Dutch news in brief, 28 July 2004

28th July 2004, Comments 0 comments

Unilever profits up 34pc, but ice cream sales fall

Unilever profits up 34pc, but ice cream sales fall

Anglo-Dutch food and cleaning products company Unilever reported on Wednesday a 34 percent rise in net profits in the first quarter of 2004 with help from asset disposals. But the company also said overall sales fell 3 percent to EUR 10.83 billion due to low ice cream sales. Unilever said net profits rose by 34 percent to EUR 770 million compared with EUR 573 million in the same period last year, news agency AFP reported. It said the increase was mainly due to capital gains from asset sales. Cool and rainy summer weather in northern Europe this summer has led to a slump in sales of ice cream and ice tea products.

Dutch law bans sperm contest shows

Television programmes such as Sperm Race and Make me a mum — which will pit sperm against sperm — are unlikely to be aired on Dutch television. Dutch embryo legislation bans the commercial use of egg cells, sperm and embryos and the Health Ministry has confirmed it will take action against Dutch-based television company Endemol International if it moves to have the shows broadcast in the Netherlands, newspaper Algemeen Dagblad has reported. But the ministry said it will not take action against Endemol just yet because intentions are not prosecutable. The Christian Democrat CDA has labelled the shows distasteful and has urged for European-wide action to be taken against Endemol. The Sperm Race show is being made in Germany and the Make me a mum programme is currently the subject of negotiations in the UK and the US.

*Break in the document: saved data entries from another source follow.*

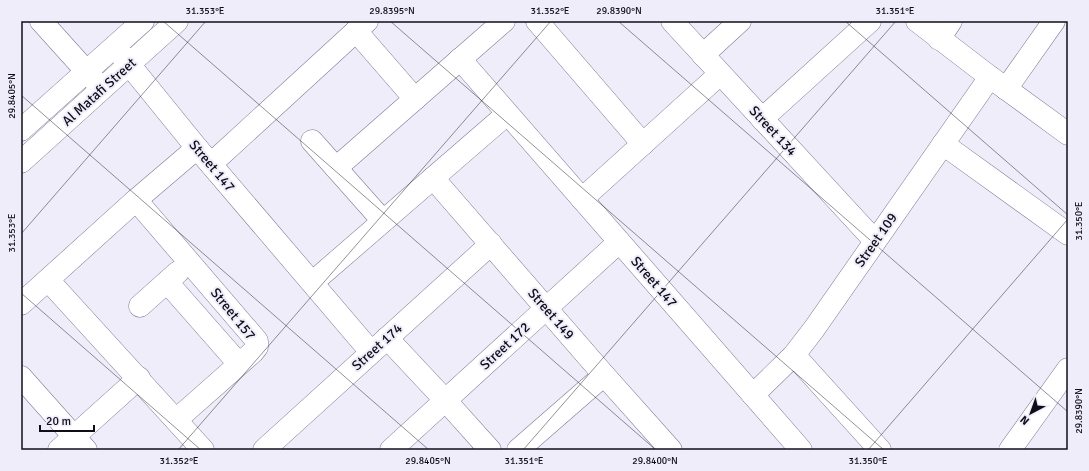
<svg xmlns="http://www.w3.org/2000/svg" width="1089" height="471" viewBox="0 0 1089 471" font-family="Signika,sans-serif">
	<rect width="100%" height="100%" fill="#f0edfa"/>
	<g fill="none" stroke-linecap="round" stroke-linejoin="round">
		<!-- minor casing -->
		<g stroke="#817896" stroke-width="23">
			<g id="minor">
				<polyline points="41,21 96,82"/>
				<polyline points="537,21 643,144"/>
				<polyline points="672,21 875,241"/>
				<polyline points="917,21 990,77 1068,134"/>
				<polyline points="356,31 415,99"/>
				<polyline points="939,39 951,21"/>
				<polyline points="115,47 197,148 371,352"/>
				<polyline points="703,55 740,21"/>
				<polyline points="460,59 801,450"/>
				<polyline points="1006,89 1054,21"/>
				<polyline points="762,119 870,21"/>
				<polyline points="21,130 143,21"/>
				<polyline points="312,141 383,221"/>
				<polyline points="943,144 1068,234"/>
				<polyline points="21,162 177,21"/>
				<polyline points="211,164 367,21"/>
				<polyline points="336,168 504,21"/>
				<polyline points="433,178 604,375 671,450"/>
				<polyline points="582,199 720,74"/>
				<polyline points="136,200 257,341 257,347 253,352 176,420"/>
				<polyline points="48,280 203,450"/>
				<polyline points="167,282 239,364"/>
				<polyline points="313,282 507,114"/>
				<polyline points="21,304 136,200 197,148"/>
				<polyline points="140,306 178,272"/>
				<polyline points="387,338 446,401 490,450"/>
				<polyline points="794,355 880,450"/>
				<polyline points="21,377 86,450"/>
				<polyline points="753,395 794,355 814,329 990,77"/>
				<polyline points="59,450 139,378"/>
				<polyline points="264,450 491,244"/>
				<polyline points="391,450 619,242"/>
				<polyline points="518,450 604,375"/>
				<polyline points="1010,450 1068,369"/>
			</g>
		</g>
		<!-- minor -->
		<use href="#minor" stroke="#fff" stroke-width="22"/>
	</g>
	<!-- ticks -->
	<path fill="none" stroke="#100d18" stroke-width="1" stroke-opacity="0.45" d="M163 21 656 450M390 21 884 450M618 21 1068 412M845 21 1068 215M21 95 429 450M21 234 206 21M21 293 201 450M178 450 551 21M523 450 896 21M868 450 1068 219"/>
	<g text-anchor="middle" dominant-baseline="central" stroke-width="4" stroke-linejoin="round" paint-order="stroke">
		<!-- street labels -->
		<g font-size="14" fill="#100d18" stroke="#f0edfa">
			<text transform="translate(99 92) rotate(-42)">Al Matafi Street</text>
			<text transform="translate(773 131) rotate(47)">Street 134</text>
			<text transform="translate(212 166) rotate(50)">Street 147</text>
			<text transform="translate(876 240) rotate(-55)">Street 109</text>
			<text transform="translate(654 282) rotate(49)">Street 147</text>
			<text transform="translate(233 314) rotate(51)">Street 157</text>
			<text transform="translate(551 314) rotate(49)">Street 149</text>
			<text transform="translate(505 346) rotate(-43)">Street 172</text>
			<text transform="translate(377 347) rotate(-42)">Street 174</text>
		</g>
	</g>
	<!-- border -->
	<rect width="1089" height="471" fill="none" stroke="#f0edfa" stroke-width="44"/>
	<!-- north arrow -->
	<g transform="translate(1031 413) rotate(221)" stroke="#f0edfa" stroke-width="3" paint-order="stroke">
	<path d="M0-3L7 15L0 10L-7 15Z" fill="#100d18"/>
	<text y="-6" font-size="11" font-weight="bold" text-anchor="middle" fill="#100d18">N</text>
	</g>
	<!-- scale -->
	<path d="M40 425v6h54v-6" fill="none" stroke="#100d18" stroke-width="2"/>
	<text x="46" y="425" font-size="12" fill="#100d18" stroke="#f0edfa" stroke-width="3" paint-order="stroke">20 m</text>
	<rect x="22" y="22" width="1045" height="427" fill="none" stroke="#100d18" stroke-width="1.5"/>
	<g font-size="10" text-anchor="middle" fill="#100d18">
		<text x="205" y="14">31.353°E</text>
		<text x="392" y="14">29.8395°N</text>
		<text x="550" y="14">31.352°E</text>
		<text x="619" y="14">29.8390°N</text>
		<text x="895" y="14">31.351°E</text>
		<text transform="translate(11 96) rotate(-90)" y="4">29.8405°N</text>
		<text transform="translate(1078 221) rotate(-90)" y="4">31.350°E</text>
		<text transform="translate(11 233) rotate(-90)" y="4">31.353°E</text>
		<text transform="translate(1078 411) rotate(-90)" y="4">29.8390°N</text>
		<text x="179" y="464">31.352°E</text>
		<text x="428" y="464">29.8405°N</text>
		<text x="524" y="464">31.351°E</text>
		<text x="655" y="464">29.8400°N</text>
		<text x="868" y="464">31.350°E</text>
	</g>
</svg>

Netherlands exceeds fish quotas

A European Commission has accused the Netherlands of exceeding European fish quotas for the third consecutive year. The EC claims the limits are being exceeded by margins of 1 to 4 percent, with herring catches especially above the limit, Radio Netherlands reported Wednesday. The Netherlands is alleged to be the only EU member state to have breached limits three consecutive times.

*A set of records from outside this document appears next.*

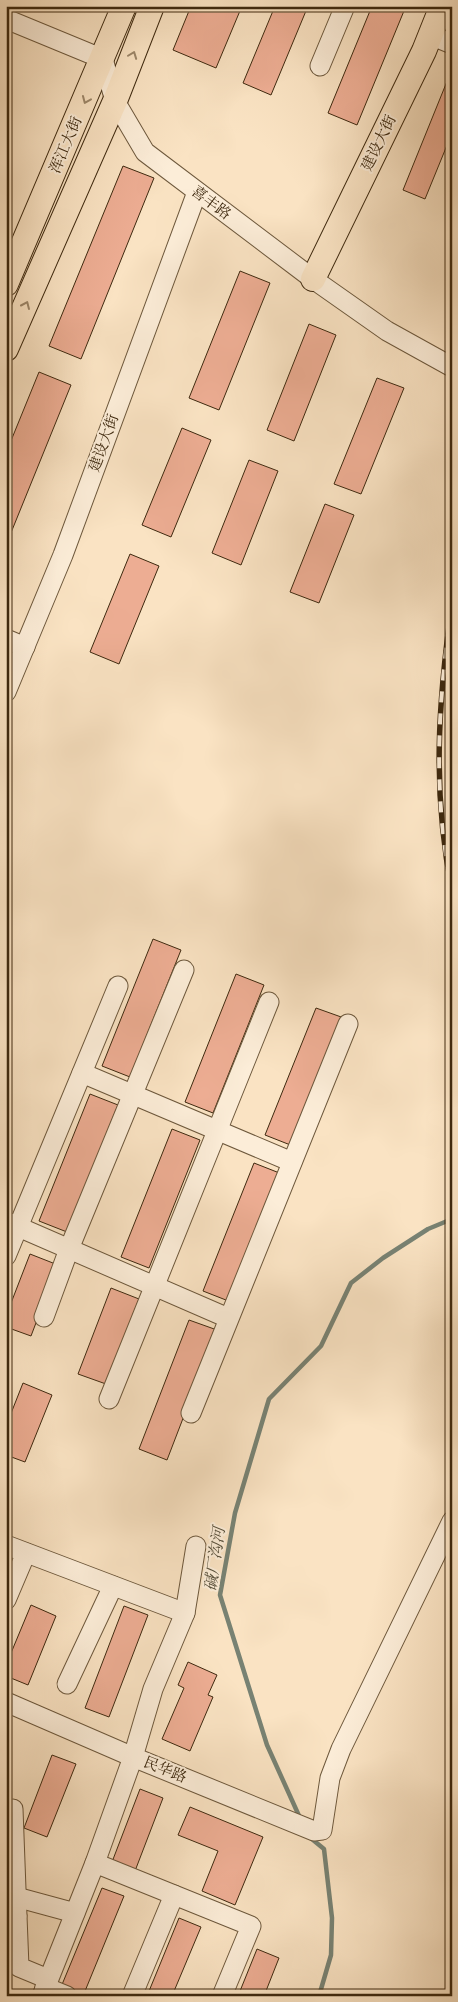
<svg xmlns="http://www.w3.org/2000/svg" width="458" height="2002" viewBox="0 0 458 2002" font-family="'Libre Bodoni','Noto Serif SC',serif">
  <rect width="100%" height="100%" fill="#fae3c3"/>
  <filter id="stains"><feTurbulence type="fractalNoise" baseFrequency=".004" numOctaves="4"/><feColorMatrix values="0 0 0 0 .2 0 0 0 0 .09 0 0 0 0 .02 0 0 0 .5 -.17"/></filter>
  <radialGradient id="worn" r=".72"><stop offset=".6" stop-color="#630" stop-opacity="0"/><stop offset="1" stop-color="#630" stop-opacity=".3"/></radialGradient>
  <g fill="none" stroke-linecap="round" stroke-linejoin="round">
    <g stroke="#788273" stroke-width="4.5">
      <polyline points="300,1818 267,1745 220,1595 235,1513 269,1399 321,1346 351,1283 383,1258 428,1229 452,1219"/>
      <polyline points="307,1835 324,1849 332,1918 331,1955 319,1996"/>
    </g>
  </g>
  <g fill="#edad93" stroke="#3e290f">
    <polygon points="191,6 242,6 216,68 173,50"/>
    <polygon points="275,6 308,6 271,95 243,83"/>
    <polygon points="372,6 406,6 357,125 328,113"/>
    <polygon points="452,69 452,133 425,199 403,190"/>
    <polygon points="123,166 154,178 81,359 49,346"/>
    <polygon points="240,271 270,283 219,410 189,398"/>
    <polygon points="309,324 336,335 294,441 267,430"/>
    <polygon points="39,372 71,385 6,545 6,453"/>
    <polygon points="377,378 404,388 361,494 334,484"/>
    <polygon points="182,428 211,440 171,537 142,525"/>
    <polygon points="249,460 278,471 241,565 212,553"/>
    <polygon points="325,504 354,515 319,603 290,592"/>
    <polygon points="130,554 159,566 119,664 90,652"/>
    <polygon points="6,920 10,921 6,950"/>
    <polygon points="153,939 181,950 130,1077 102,1066"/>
    <polygon points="236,974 264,985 213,1113 185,1102"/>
    <polygon points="316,1008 344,1018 293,1146 265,1135"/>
    <polygon points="90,1094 118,1105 67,1232 39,1221"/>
    <polygon points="172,1129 200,1140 149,1268 121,1257"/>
    <polygon points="254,1163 282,1174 231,1302 203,1291"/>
    <polygon points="30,1254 58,1265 31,1336 6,1327 6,1316"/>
    <polygon points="111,1288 139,1299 106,1384 78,1374"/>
    <polygon points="189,1320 217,1330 167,1460 139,1449"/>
    <polygon points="23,1383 52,1395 25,1462 6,1455 6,1426"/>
    <polygon points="31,1605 56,1616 28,1685 6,1676 6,1665"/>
    <polygon points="124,1606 148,1615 109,1717 85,1708"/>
    <polygon points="188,1662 217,1675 208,1695 213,1697 190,1751 162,1739 184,1688 178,1685"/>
    <polygon points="52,1755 76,1764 47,1837 24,1828"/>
    <polygon points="140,1789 163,1798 135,1871 112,1862"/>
    <polygon points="190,1807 263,1837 235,1905 202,1891 218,1851 178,1835"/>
    <polygon points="102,1888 124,1896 83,1996 61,1987"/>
    <polygon points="179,1918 201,1927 172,1996 147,1996"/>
    <polygon points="257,1949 279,1958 264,1996 238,1996"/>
  </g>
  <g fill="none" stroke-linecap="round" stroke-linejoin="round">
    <defs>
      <g id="minor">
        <polyline points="6,19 103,59 115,101 145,152 313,279 387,331 452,367"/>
        <polyline points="430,35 452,44"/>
        <polyline points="320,66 345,6"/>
        <polyline points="6,639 25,647"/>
        <polyline points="6,692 63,555 197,192"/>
        <polyline points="82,1073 292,1162"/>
        <polyline points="7,1222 228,1318"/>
        <polyline points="6,1256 118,986"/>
        <polyline points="44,1317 69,1249 184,970"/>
        <polyline points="109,1399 269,1002"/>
        <polyline points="191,1413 348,1024"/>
        <polyline points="6,1545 185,1613 153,1689 133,1757 95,1863"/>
        <polyline points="6,1600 26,1553"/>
        <polyline points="185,1613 196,1546"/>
        <polyline points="67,1684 113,1586"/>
        <polyline points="6,1702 133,1757 314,1831 322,1830 330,1778 341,1749 452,1521"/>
        <polyline points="13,1809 17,1916"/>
        <polyline points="16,1897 75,1913"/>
        <polyline points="6,1916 17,1916 19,1967 48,1979"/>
        <polyline points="45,1987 67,1996"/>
        <polyline points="42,1996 95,1863 251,1926 222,1996"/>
        <polyline points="132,1996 174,1895"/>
      </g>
      <g id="major">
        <polyline points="313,279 424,51 442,6"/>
        <polyline points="6,284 124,6"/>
        <polyline points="6,349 115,101 152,6"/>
      </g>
    </defs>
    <use href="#minor" stroke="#6d583c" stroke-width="21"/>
    <use href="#major" stroke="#3e290f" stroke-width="26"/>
    <use href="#minor" stroke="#fcedd8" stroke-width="19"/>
    <use href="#major" stroke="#fae3c3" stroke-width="24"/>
    <defs>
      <path id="rail" d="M452,604C438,702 432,792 452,890"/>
    </defs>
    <use href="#rail" stroke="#3e290f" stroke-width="5.5"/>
    <use href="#rail" stroke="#fcedd8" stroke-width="4" stroke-dasharray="11" stroke-linecap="butt"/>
  </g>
  <defs><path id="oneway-chevron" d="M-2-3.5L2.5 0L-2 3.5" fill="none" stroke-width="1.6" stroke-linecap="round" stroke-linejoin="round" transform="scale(1.25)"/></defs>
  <g stroke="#9c8669">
    <use href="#oneway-chevron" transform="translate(133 55) rotate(-69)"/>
    <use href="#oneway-chevron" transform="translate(86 100) rotate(113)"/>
    <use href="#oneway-chevron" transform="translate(26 305) rotate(-66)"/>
  </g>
  <g text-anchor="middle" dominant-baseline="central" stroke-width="4" stroke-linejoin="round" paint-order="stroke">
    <g font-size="15" fill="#3e290f" stroke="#fcedd8">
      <text transform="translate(379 143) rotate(-64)">建设大街</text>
      <text transform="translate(66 145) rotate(-67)">浑江大街</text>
      <text transform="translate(211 203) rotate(37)">喜丰路</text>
      <text transform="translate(104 443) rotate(-70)">建设大街</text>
      <text transform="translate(165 1770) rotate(22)">民华路</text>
    </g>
    <g font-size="16" font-style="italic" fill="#564e39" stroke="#fcedd8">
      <text transform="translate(215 1559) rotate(-82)">碱厂沟河</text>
    </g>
  </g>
  <rect width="458" height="2002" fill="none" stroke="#fae3c3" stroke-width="25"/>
  <rect x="8" y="8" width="443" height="1987" fill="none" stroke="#3e290f" stroke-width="2.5"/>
  <rect x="12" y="12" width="433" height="1977" fill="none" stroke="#3e290f"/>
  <rect width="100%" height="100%" filter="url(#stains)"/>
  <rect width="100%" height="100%" fill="url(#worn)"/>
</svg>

Milkshakes get the thumbs down

After criticising olibollen and haring in the Netherlands, newspaper Algemeen Dagblad (AD) issued a hard assessment against the Dutch nation's milkshakes on Wednesday. The newspaper said some milkshakes were "swarming with bacteria" and another was "a cloyingly sweet cocktail that left a consumer confused". News agency Novum reported that the AD also said the cleaning of milkshake machines left a lot to be desired, but asserted the best shake to buy was at the Burger King — not too thick, not too sweet and bacteria free. Milkshakes from McDonalds were judged to be satisfactory, but were also assessed to be too sweet. Swirl's and Verhage milkshakes breached microbiology health regulations, but Dutch fast-food chain De Febo was the greatest loser. A Febo outlet in Vlaardingen in Zeeland sold a milkshake with 1,800 times the legally permitted amount of bacteria, the AD said.